WHAT YOU HAVE TO DO: Reproduce each entry exactly as it reads. Leave the images out.

[Stored data]
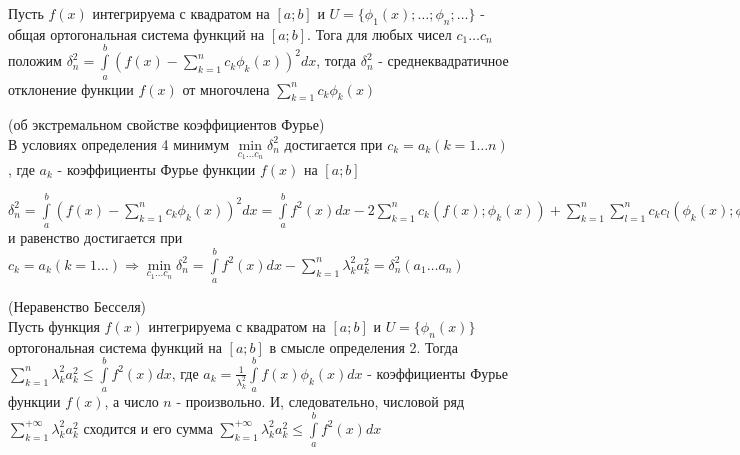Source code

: \begin{Def}
	Пусть $f(x)$ интегрируема с квадратом на $[a;b]$ и $U = \{\phi_1(x); \dots ; \phi_n; \dots\}$ - общая ортогональная система функций на $[a;b]$.  Тога для любых чисел $c_1 \dots c_n$ положим $\delta_n^2 = \int\limits_{a}^{b}(f(x) - \sum\limits_{k=1}^{n}c_k\phi_k(x))^2dx$, тогда $\delta_n^2$ - среднеквадратичное отклонение функции $f(x)$ от многочлена $\sum\limits_{k=1}^{n}c_k\phi_k(x)$
\end{Def}

\begin{Th}(об экстремальном свойстве коэффициентов Фурье)\\
	В условиях определения 4 минимум $\underset{c_1 \dots c_n}{\min}\delta_n^2$ достигается при $c_k=a_k(k = 1\dots n)$, где $a_k$ - коэффициенты Фурье функции $f(x)$ на $[a;b]$
\end{Th}

\begin{Proof}
	$\delta_n^2 = \int\limits_{a}^{b}(f(x) - \sum\limits_{k=1}^{n}c_k\phi_k(x))^2dx = \int\limits_{a}^{b}f^2(x)dx - 2\sum\limits_{k=1}^{n}c_k(f(x);\phi_k(x)) + \sum\limits_{k=1}^{n}\sum\limits_{l=1}^{n}c_k c_l(\phi_k(x);\phi_l(x)) = \int\limits_{a}^{b}f^2(x)dx - 2\sum\limits_{k=1}^{n}\lambda_k^2 a_k c_k + \sum\limits_{k=1}^{n}c_k^2 \lambda_k^2 = [\lambda_k^2 c_k^2 - 2(\lambda_k^2 c_k)a_k + \lambda_k^2 a_k^2 - \lambda_k^2 a_k^2 = \lambda_k^2(c_k - a_k)^2 - \lambda_k^2 a_k^2] = \int\limits_{a}^{b}f^2(x)dx + \sum\limits_{k=1}^{n}\lambda_k^2(c_k - a_k)^2 - \sum\limits_{k=1}^{n}\lambda_k^2 a_k^2 \geq \int\limits_{a}^{b}f^2(x) - \sum\limits_{k=1}^{n}\lambda_k^2 a_k^2 = \underset{c_1 \dots c_n}{\min}\delta_n^2$ и равенство достигается при $c_k = a_k (k = 1 \dots) \Rightarrow \underset{c_1 \dots c_n}{\min}\delta_n^2 = \int\limits_{a}^{b}f^2(x)dx - \sum\limits_{k=1}^{n}\lambda_k^2 a_k^2 = \delta_n^2 (a_1 \dots a_n)$
\end{Proof}

\begin{Seq}(Неравенство Бесселя)\\
	Пусть функция $f(x)$ интегрируема с квадратом на $[a;b]$ и $U = \{\phi_n(x)\}$ ортогональная система функций на $[a;b]$ в смысле определения 2. Тогда $\sum\limits_{k=1}^{n}\lambda_k^2 a_k^2 \leq \int\limits_{a}^{b}f^2(x)dx$, где $a_k = \frac{1}{\lambda_k^2}\int\limits_{a}^{b}f(x)\phi_k(x)dx$ - коэффициенты Фурье функции $f(x)$, а число $n$ - произвольно. И, следовательно, числовой ряд $\sum\limits_{k=1}^{+\infty}\lambda_k^2 a_k^2$ сходится и его сумма $\sum\limits_{k=1}^{+\infty}\lambda_k^2 a_k^2 \leq \int\limits_{a}^{b}f^2(x)dx$
\end{Seq}

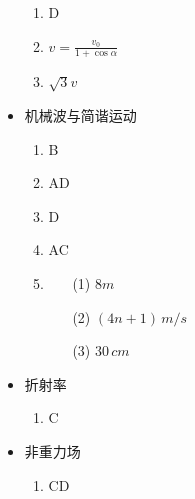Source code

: \documentclass{article}
\begin{document}
\begin{minipage}{0.5\textwidth}
\begin{itemize}
              \begin{enumerate}
                  \item D
                  \item $v = \frac{v_{0}}{1+\cos{\alpha}}$
                  \item $\sqrt{3}v$
              \end{enumerate}
        \item 机械波与简谐运动
              \begin{enumerate}
                  \item B
                  \item AD
                  \item D
                  \item AC
                  \item \begin{itemize}
                    \item[(1)] $8m$ 
                    \item[(2)] $(4n+1) \, m/s$
                    \item[(3)] $30 \, cm$
                  \end{itemize}
              \end{enumerate}
        \item 折射率
              \begin{enumerate}
                  \item C
              \end{enumerate}
        \item 非重力场
              \begin{enumerate}
                  \item CD
              \end{enumerate}
    \end{itemize}
\end{minipage}
\end{document}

RESPONSE TO THIS EXERCISE:
Source code

: \begin{Def}
	Пусть $f(x)$ интегрируема с квадратом на $[a;b]$ и $U = \{\phi_1(x); \dots ; \phi_n; \dots\}$ - общая ортогональная система функций на $[a;b]$.  Тога для любых чисел $c_1 \dots c_n$ положим $\delta_n^2 = \int\limits_{a}^{b}(f(x) - \sum\limits_{k=1}^{n}c_k\phi_k(x))^2dx$, тогда $\delta_n^2$ - среднеквадратичное отклонение функции $f(x)$ от многочлена $\sum\limits_{k=1}^{n}c_k\phi_k(x)$
\end{Def}

\begin{Th}(об экстремальном свойстве коэффициентов Фурье)\\
	В условиях определения 4 минимум $\underset{c_1 \dots c_n}{\min}\delta_n^2$ достигается при $c_k=a_k(k = 1\dots n)$, где $a_k$ - коэффициенты Фурье функции $f(x)$ на $[a;b]$
\end{Th}

\begin{Proof}
	$\delta_n^2 = \int\limits_{a}^{b}(f(x) - \sum\limits_{k=1}^{n}c_k\phi_k(x))^2dx = \int\limits_{a}^{b}f^2(x)dx - 2\sum\limits_{k=1}^{n}c_k(f(x);\phi_k(x)) + \sum\limits_{k=1}^{n}\sum\limits_{l=1}^{n}c_k c_l(\phi_k(x);\phi_l(x)) = \int\limits_{a}^{b}f^2(x)dx - 2\sum\limits_{k=1}^{n}\lambda_k^2 a_k c_k + \sum\limits_{k=1}^{n}c_k^2 \lambda_k^2 = [\lambda_k^2 c_k^2 - 2(\lambda_k^2 c_k)a_k + \lambda_k^2 a_k^2 - \lambda_k^2 a_k^2 = \lambda_k^2(c_k - a_k)^2 - \lambda_k^2 a_k^2] = \int\limits_{a}^{b}f^2(x)dx + \sum\limits_{k=1}^{n}\lambda_k^2(c_k - a_k)^2 - \sum\limits_{k=1}^{n}\lambda_k^2 a_k^2 \geq \int\limits_{a}^{b}f^2(x) - \sum\limits_{k=1}^{n}\lambda_k^2 a_k^2 = \underset{c_1 \dots c_n}{\min}\delta_n^2$ и равенство достигается при $c_k = a_k (k = 1 \dots) \Rightarrow \underset{c_1 \dots c_n}{\min}\delta_n^2 = \int\limits_{a}^{b}f^2(x)dx - \sum\limits_{k=1}^{n}\lambda_k^2 a_k^2 = \delta_n^2 (a_1 \dots a_n)$
\end{Proof}

\begin{Seq}(Неравенство Бесселя)\\
	Пусть функция $f(x)$ интегрируема с квадратом на $[a;b]$ и $U = \{\phi_n(x)\}$ ортогональная система функций на $[a;b]$ в смысле определения 2. Тогда $\sum\limits_{k=1}^{n}\lambda_k^2 a_k^2 \leq \int\limits_{a}^{b}f^2(x)dx$, где $a_k = \frac{1}{\lambda_k^2}\int\limits_{a}^{b}f(x)\phi_k(x)dx$ - коэффициенты Фурье функции $f(x)$, а число $n$ - произвольно. И, следовательно, числовой ряд $\sum\limits_{k=1}^{+\infty}\lambda_k^2 a_k^2$ сходится и его сумма $\sum\limits_{k=1}^{+\infty}\lambda_k^2 a_k^2 \leq \int\limits_{a}^{b}f^2(x)dx$
\end{Seq}

Source code

: \documentclass{article}
\begin{document}
\begin{minipage}{0.5\textwidth}
\begin{itemize}
              \begin{enumerate}
                  \item D
                  \item $v = \frac{v_{0}}{1+\cos{\alpha}}$
                  \item $\sqrt{3}v$
              \end{enumerate}
        \item 机械波与简谐运动
              \begin{enumerate}
                  \item B
                  \item AD
                  \item D
                  \item AC
                  \item \begin{itemize}
                    \item[(1)] $8m$ 
                    \item[(2)] $(4n+1) \, m/s$
                    \item[(3)] $30 \, cm$
                  \end{itemize}
              \end{enumerate}
        \item 折射率
              \begin{enumerate}
                  \item C
              \end{enumerate}
        \item 非重力场
              \begin{enumerate}
                  \item CD
              \end{enumerate}
    \end{itemize}
\end{minipage}
\end{document}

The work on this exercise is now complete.